Segment Start: Selected text
Hi Hans N,
Thanks for your review. Below is the clarification:

> A question, if avd_imm_reinit_bg is called with  imm_reinit_mutex taken, there
> will be a deadlock due to the conditional wait on
> imm_reinit_thread_startup_mutex , so what is the purpose of the
> imm_reinit_thread_startup_mutex?

avd_imm_reinit_bg is never called with imm_reinit_mutex taken. Rather, 
imm_reinit_mutex is taken in avd_imm_reinit_bg_thread.

Below is the problem, because of which I needed imm_reinit_thread_startup_mutex:
When avd_imm_reinit_bg is being called, it is spawning a separate thread called 
avd_imm_reinit_bg_thread and
Imm interface is being initialized there. Now Imagine, if we don't have 
imm_reinit_thread_startup_mutex and we are
taking imm_reinit_mutex in avd_imm_reinit_bg_thread and in the end, we release 
imm_reinit_mutex in avd_imm_reinit_bg_thread.
Segment End: Selected text
Study questions ::
[1] Can you write out the reply about imm_reinit_thread_startup_mutex word for word, starting at "Below is the problem, because" and ending at "imm_reinit_mutex in avd_imm_reinit_bg_thread."?
[2] Could you continue the reply about imm_reinit_thread_startup_mutex from the point where it stops?
These records play no role in any of this.
Segment Start: Exercise data
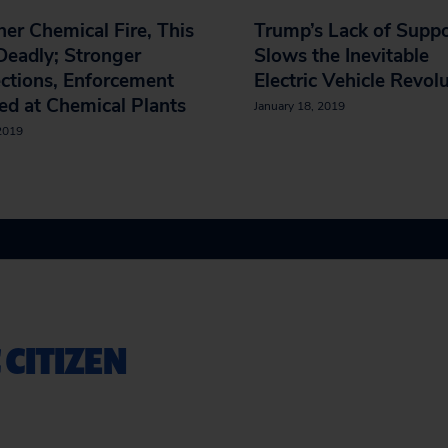
er Chemical Fire, This
Trump’s Lack of Supp
eadly; Stronger
Slows the Inevitable
ctions, Enforcement
Electric Vehicle Revol
d at Chemical Plants
January 18, 2019
 2019
 CITIZEN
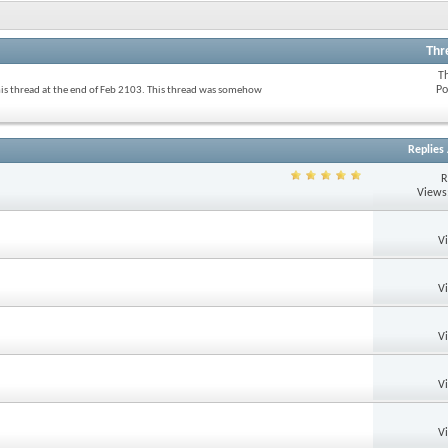
Thr
T
Po
his thread at the end of Feb 2103. This thread was somehow
Replies
R
Views
V
V
V
V
V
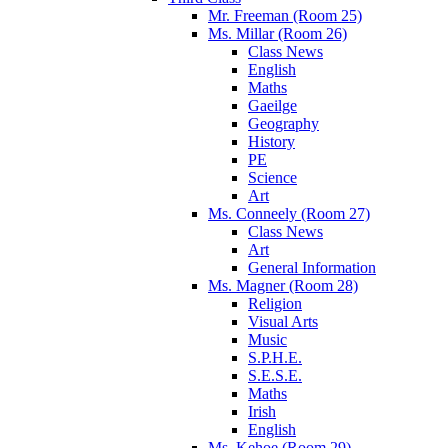
Mr. Freeman (Room 25)
Ms. Millar (Room 26)
Class News
English
Maths
Gaeilge
Geography
History
PE
Science
Art
Ms. Conneely (Room 27)
Class News
Art
General Information
Ms. Magner (Room 28)
Religion
Visual Arts
Music
S.P.H.E.
S.E.S.E.
Maths
Irish
English
Ms. Kehoe (Room 29)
Segment End: Exercise data
Replies ::
[1]
Below is the problem, because of which I needed imm_reinit_thread_startup_mutex:
When avd_imm_reinit_bg is being called, it is spawning a separate thread called 
avd_imm_reinit_bg_thread and
Imm interface is being initialized there. Now Imagine, if we don't have 
imm_reinit_thread_startup_mutex and we are
taking imm_reinit_mutex in avd_imm_reinit_bg_thread and in the end, we release 
imm_reinit_mutex in avd_imm_reinit_bg_thread.

[2]
Looks good. But, if avd_imm_reinit_bg_thread thread is not run because of its 
Time Slice/Priority becoming less or zero and scheduler decides to
delay the execution of this thread (and thereby even first line of the function 
for taking imm_reinit_mutex  is not executed) and gives the execution to Amfd 
main thread. And if role change comes at this point of time and 
avd_role_change_evh is called(This is the exact situation of the ticket 
#405/#707). Now, amfd_switch_stdby_actv is called and 
immutil_saImmOiImplementerClear/ immutil_saImmOiImplementerSet is called. Now, 
immOiHandle is still zero because, 
thread avd_imm_reinit_bg_thread is still to execute. Now if Amfd thread takes 
imm_reinit_mutex and does immutil_saImmOiImplementerSet, it will anyway fail as 
 immOiHandle is still zero. The other problem is that now if 
avd_imm_reinit_bg_thread thread gets executed, it will stuck in waiting for 
imm_reinit_mutex.

So, purpose of taking imm_reinit_mutex is not solved until we make sure that 
imm_reinit_mutex in avd_imm_reinit_bg_thread(that means first line of 
avd_imm_reinit_bg_thread i.e. osaf_mutex_lock_ordie(&imm_reinit_mutex) gets 
executed) is taken first before Amfd main thread proceeds further.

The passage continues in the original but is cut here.